Attempting to tell life from the point of view of women in a changing world, the show stirred controversy when the 90-minute opener had the first "nude" scene on American network television (the nudity was only implied, as both of the bodies were under bedsheets) between Larry Kirby and his mistress, Sandra. Larry and his wife Chris (Jennifer Harmon) soon divorced and while battling for custody of their daughter Lori, Chris entered the workforce. On Valentine's Day 1975, Chris and Larry remarried, and she then battled alcoholism.

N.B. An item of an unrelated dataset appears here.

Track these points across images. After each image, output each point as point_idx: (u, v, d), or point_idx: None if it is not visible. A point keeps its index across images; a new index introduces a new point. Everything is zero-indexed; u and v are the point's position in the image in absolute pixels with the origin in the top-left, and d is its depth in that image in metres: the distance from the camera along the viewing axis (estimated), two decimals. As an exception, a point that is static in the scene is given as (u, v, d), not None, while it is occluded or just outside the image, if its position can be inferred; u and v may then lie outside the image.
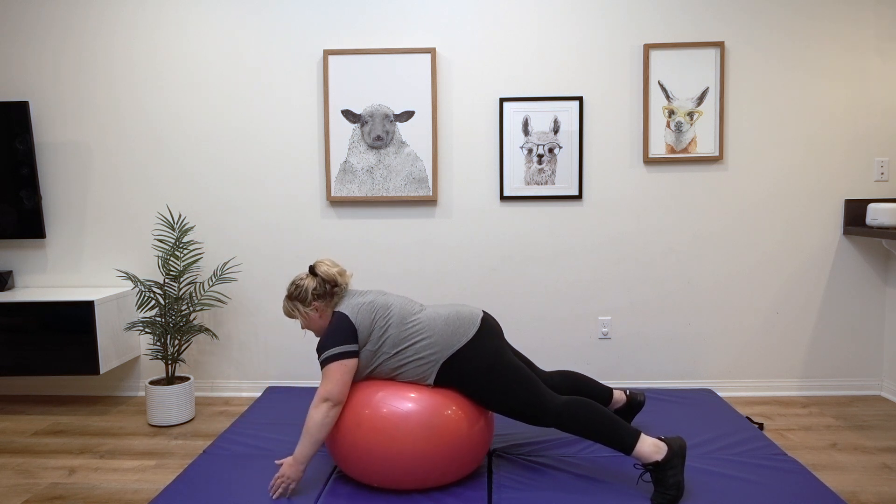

Initially, the show starred veteran soap actress Rosemary Prinz in the role of Dr. Julie Franklin, a staunch feminist who counseled her friends on the joys of being an independent woman, only to decide that her life was truly complete by marrying a man. Prinz only agreed to stay on the show for a short time (as she had with All My Children several years earlier), and earned top billing, a three-day work week, and supposedly $1,000 a week, which was a big salary for a soap actress to earn in 1974. After six months Julie left town to marry Dr. Tony DeAngelo.
Another major story centered around Fran Bachman (Fran Brill) coping with sudden widowhood. Brill received over a thousand letters of condolence from viewers.
The show did not profit from the large lead-in that the high-rated Another World provided, mostly due to its many attempts to be socially relevant, which usually took the place of traditional storytelling to which American soap viewers at the time were acclimated. How to Survive a Marriage was a distant third in the 3:30 p.m. timeslot, behind Match Game on CBS and One Life to Live on ABC, and was canceled after sixteen months on the air; a move to 1:30 p.m. on January 6, 1975 only brought worse ratings. The next Monday, Days of Our Lives expanded to an hour and assumed the vacant half-hour left in NBC's daytime schedule.
Famous alumni included Dallas star Ken Kercheval (Larry Kirby #2), Academy Award-winning actor F. Murray Abraham (Joshua Browne), film actor Armand Assante (Johnny McGhee), and the late film actor Brad Davis (Alexander Kronos).